Chicken breasts with thyme and potatoes for the Salente Ario


  • 500 g chilled chicken breasts, sliced
  • 200 g onion
  • 200 g carrots
  • 4 potatoes
  • 1 clove of garlic
  • 1 spoonful of olive oil
  • 1 measuring cup of chicken broth or other broth
  • 1 measuring cup of white wine
  • salt
  • white pepper
  • thyme
  • lemon
  • a small knob of butter


Pour a spoonful of oil into the cooker’s prepared inner pot so that it covers the bottom of the pot. Turn on the Sauté programme. Once the oil is hot, sear the sliced chicken breasts seasoned with salt and pepper. Remove and set aside. Pour the broth and wine into the pot and stir into the meat juices at the bottom. Let them cook together for a short while. Add the peeled and chopped onion and carrots. Season with thyme and add the prepared chicken back into the pot. Cut the potatoes into 1 cm thick slices and put them in the basket. Place on the stand in the pot.
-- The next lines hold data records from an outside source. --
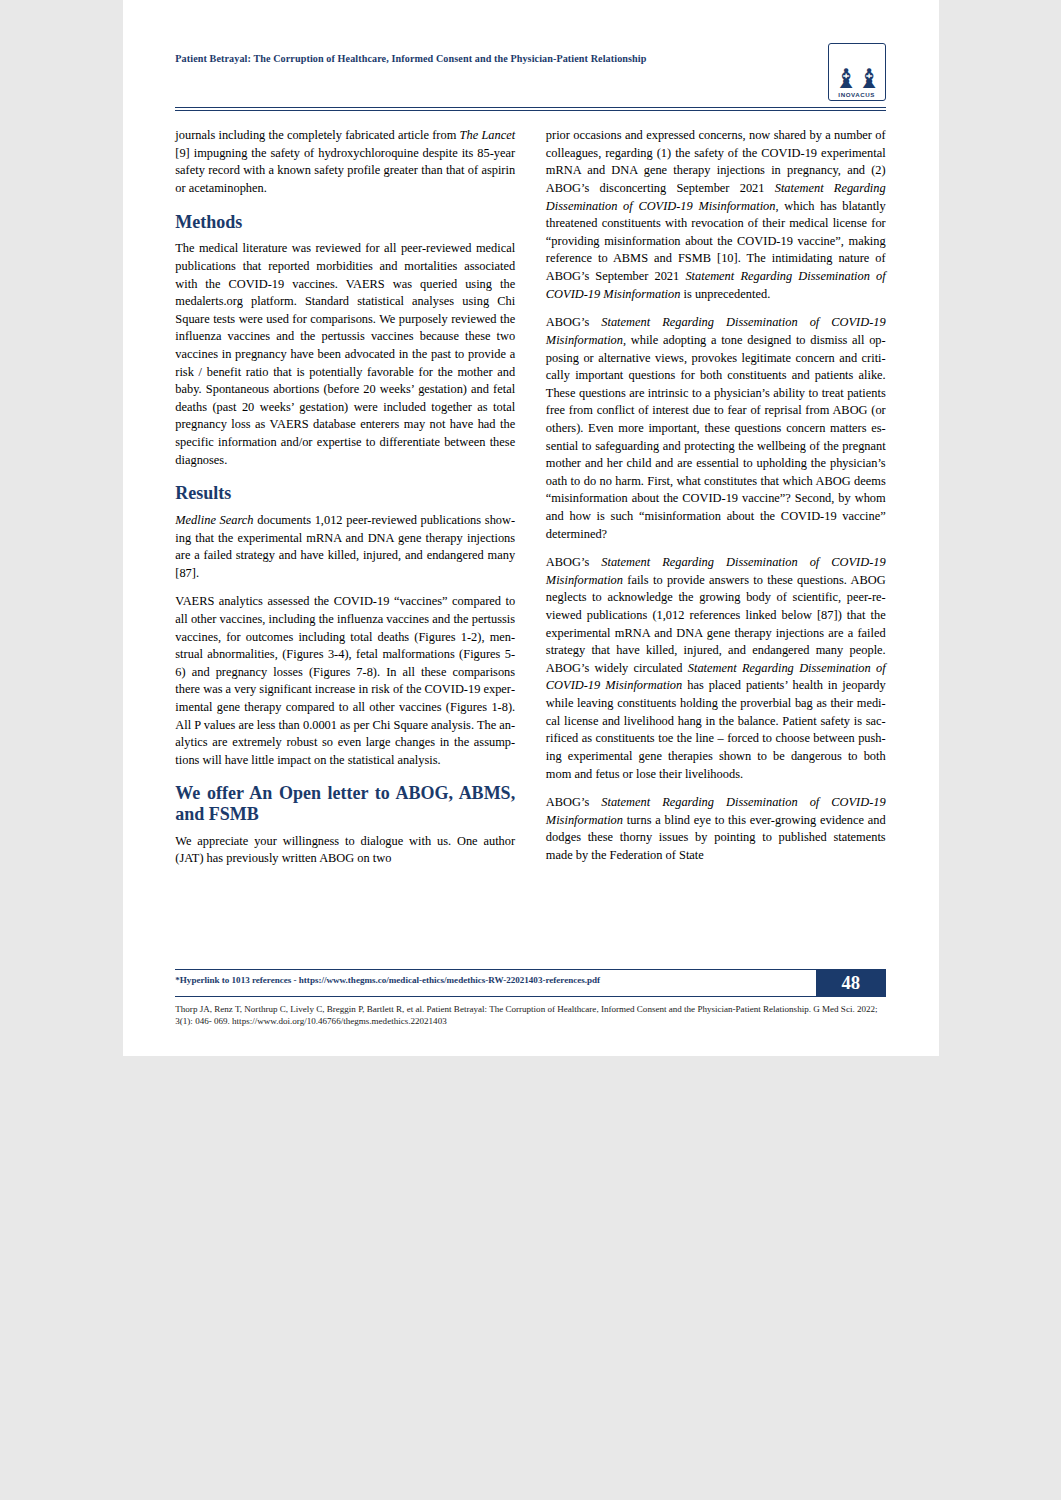Patient Betrayal: The Corruption of Healthcare, Informed Consent and the Physician-Patient Relationship
♝♝
INOVACUS
journals including the completely fabricated article from The Lancet [9] impugning the safety of hydroxychloroquine despite its 85-year safety record with a known safety profile greater than that of aspirin or acetaminophen.
Methods
The medical literature was reviewed for all peer-reviewed medical publications that reported morbidities and mortalities associated with the COVID-19 vaccines. VAERS was queried using the medalerts.org platform. Standard statistical analyses using Chi Square tests were used for comparisons. We purposely reviewed the influenza vaccines and the pertussis vaccines because these two vaccines in pregnancy have been advocated in the past to provide a risk / benefit ratio that is potentially favorable for the mother and baby. Spontaneous abortions (before 20 weeks’ gestation) and fetal deaths (past 20 weeks’ gestation) were included together as total pregnancy loss as VAERS database enterers may not have had the specific information and/or expertise to differentiate between these diagnoses.
Results
Medline Search documents 1,012 peer-reviewed publications showing that the experimental mRNA and DNA gene therapy injections are a failed strategy and have killed, injured, and endangered many [87].
VAERS analytics assessed the COVID-19 “vaccines” compared to all other vaccines, including the influenza vaccines and the pertussis vaccines, for outcomes including total deaths (Figures 1-2), menstrual abnormalities, (Figures 3-4), fetal malformations (Figures 5-6) and pregnancy losses (Figures 7-8). In all these comparisons there was a very significant increase in risk of the COVID-19 experimental gene therapy compared to all other vaccines (Figures 1-8). All P values are less than 0.0001 as per Chi Square analysis. The analytics are extremely robust so even large changes in the assumptions will have little impact on the statistical analysis.
We offer An Open letter to ABOG, ABMS, and FSMB
We appreciate your willingness to dialogue with us. One author (JAT) has previously written ABOG on two
prior occasions and expressed concerns, now shared by a number of colleagues, regarding (1) the safety of the COVID-19 experimental mRNA and DNA gene therapy injections in pregnancy, and (2) ABOG’s disconcerting September 2021 Statement Regarding Dissemination of COVID-19 Misinformation, which has blatantly threatened constituents with revocation of their medical license for “providing misinformation about the COVID-19 vaccine”, making reference to ABMS and FSMB [10]. The intimidating nature of ABOG’s September 2021 Statement Regarding Dissemination of COVID-19 Misinformation is unprecedented.
ABOG’s Statement Regarding Dissemination of COVID-19 Misinformation, while adopting a tone designed to dismiss all opposing or alternative views, provokes legitimate concern and critically important questions for both constituents and patients alike. These questions are intrinsic to a physician’s ability to treat patients free from conflict of interest due to fear of reprisal from ABOG (or others). Even more important, these questions concern matters essential to safeguarding and protecting the wellbeing of the pregnant mother and her child and are essential to upholding the physician’s oath to do no harm. First, what constitutes that which ABOG deems “misinformation about the COVID-19 vaccine”? Second, by whom and how is such “misinformation about the COVID-19 vaccine” determined?
ABOG’s Statement Regarding Dissemination of COVID-19 Misinformation fails to provide answers to these questions. ABOG neglects to acknowledge the growing body of scientific, peer-reviewed publications (1,012 references linked below [87]) that the experimental mRNA and DNA gene therapy injections are a failed strategy that have killed, injured, and endangered many people. ABOG’s widely circulated Statement Regarding Dissemination of COVID-19 Misinformation has placed patients’ health in jeopardy while leaving constituents holding the proverbial bag as their medical license and livelihood hang in the balance. Patient safety is sacrificed as constituents toe the line – forced to choose between pushing experimental gene therapies shown to be dangerous to both mom and fetus or lose their livelihoods.
ABOG’s Statement Regarding Dissemination of COVID-19 Misinformation turns a blind eye to this ever-growing evidence and dodges these thorny issues by pointing to published statements made by the Federation of State
*Hyperlink to 1013 references - https://www.thegms.co/medical-ethics/medethics-RW-22021403-references.pdf
48
Thorp JA, Renz T, Northrup C, Lively C, Breggin P, Bartlett R, et al. Patient Betrayal: The Corruption of Healthcare, Informed Consent and the Physician-Patient Relationship. G Med Sci. 2022; 3(1): 046- 069. https://www.doi.org/10.46766/thegms.medethics.22021403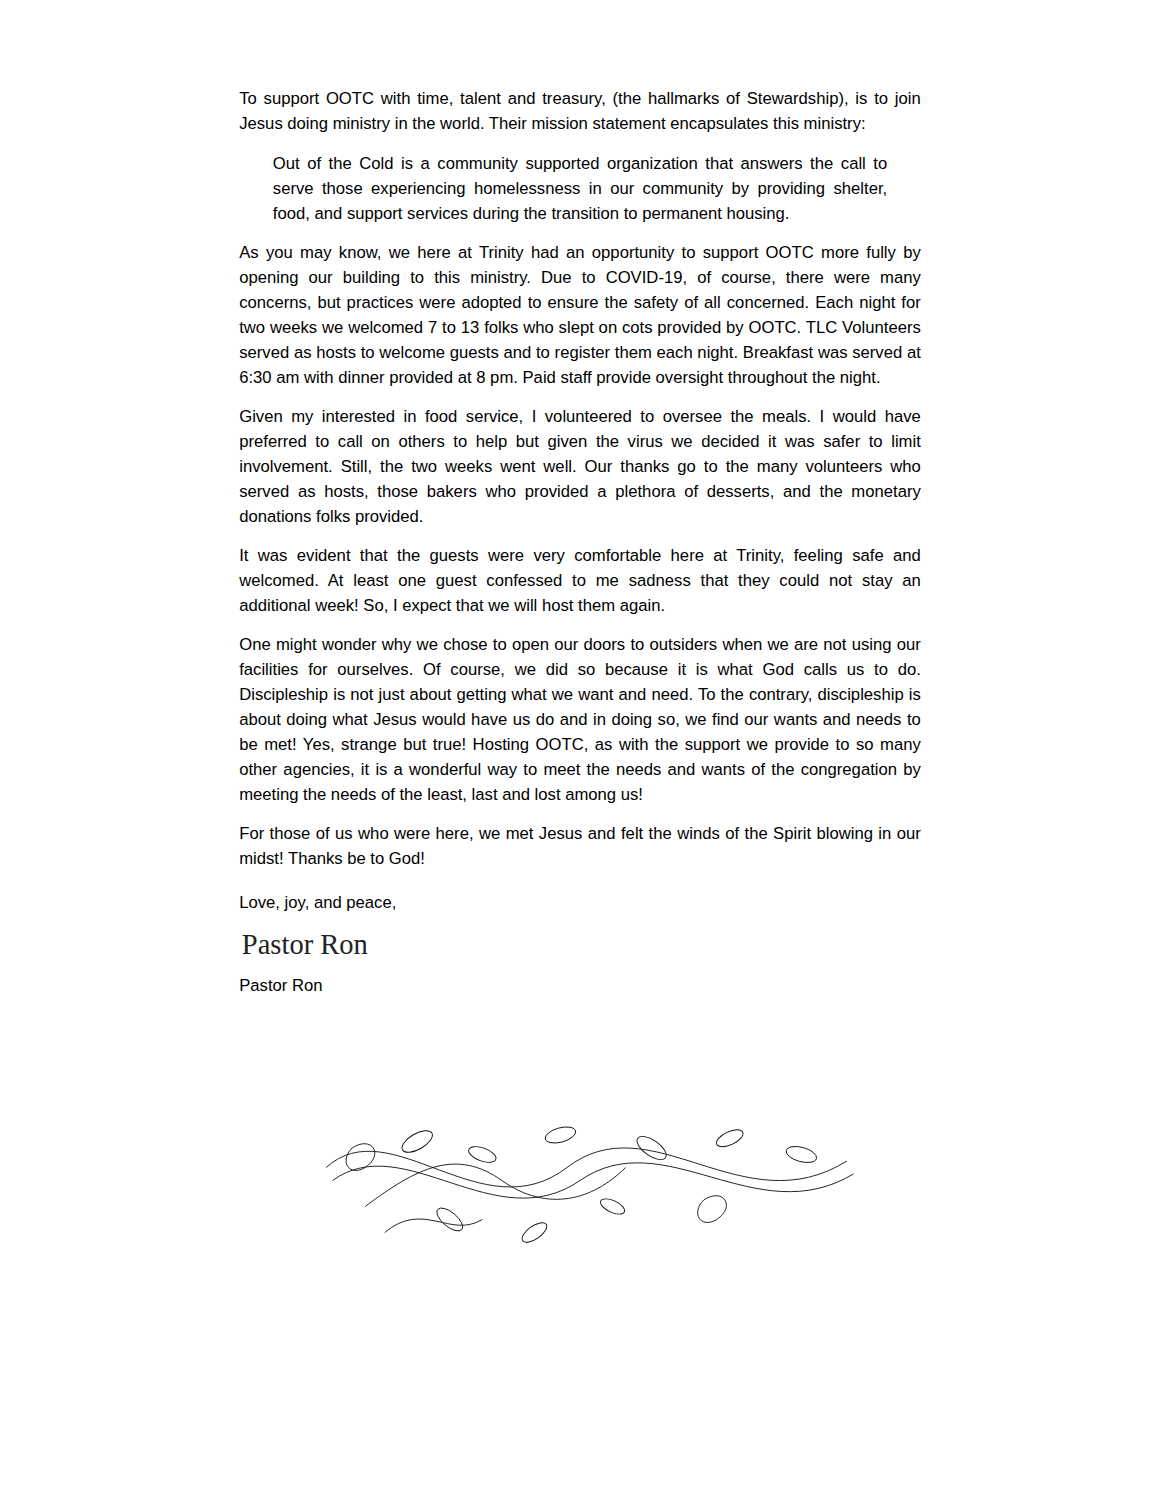To support OOTC with time, talent and treasury, (the hallmarks of Stewardship), is to join Jesus doing ministry in the world. Their mission statement encapsulates this ministry:
Out of the Cold is a community supported organization that answers the call to serve those experiencing homelessness in our community by providing shelter, food, and support services during the transition to permanent housing.
As you may know, we here at Trinity had an opportunity to support OOTC more fully by opening our building to this ministry. Due to COVID-19, of course, there were many concerns, but practices were adopted to ensure the safety of all concerned. Each night for two weeks we welcomed 7 to 13 folks who slept on cots provided by OOTC. TLC Volunteers served as hosts to welcome guests and to register them each night. Breakfast was served at 6:30 am with dinner provided at 8 pm. Paid staff provide oversight throughout the night.
Given my interested in food service, I volunteered to oversee the meals. I would have preferred to call on others to help but given the virus we decided it was safer to limit involvement. Still, the two weeks went well. Our thanks go to the many volunteers who served as hosts, those bakers who provided a plethora of desserts, and the monetary donations folks provided.
It was evident that the guests were very comfortable here at Trinity, feeling safe and welcomed. At least one guest confessed to me sadness that they could not stay an additional week! So, I expect that we will host them again.
One might wonder why we chose to open our doors to outsiders when we are not using our facilities for ourselves. Of course, we did so because it is what God calls us to do. Discipleship is not just about getting what we want and need. To the contrary, discipleship is about doing what Jesus would have us do and in doing so, we find our wants and needs to be met! Yes, strange but true! Hosting OOTC, as with the support we provide to so many other agencies, it is a wonderful way to meet the needs and wants of the congregation by meeting the needs of the least, last and lost among us!
For those of us who were here, we met Jesus and felt the winds of the Spirit blowing in our midst! Thanks be to God!
Love, joy, and peace,
Pastor Ron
Close the pressure lid. Manually set the programme to Poultry for 15 minutes. Let the steam out and open the lid. Using oven mittens, carefully remove the basket and stand with potatoes. Remove the meat from the sauce. Turn on the Sauté programme. Let the sauce reduce for a while, then add butter and lemon to taste. Season with salt and pepper to taste. Serve with the sauce poured over the chicken and potatoes.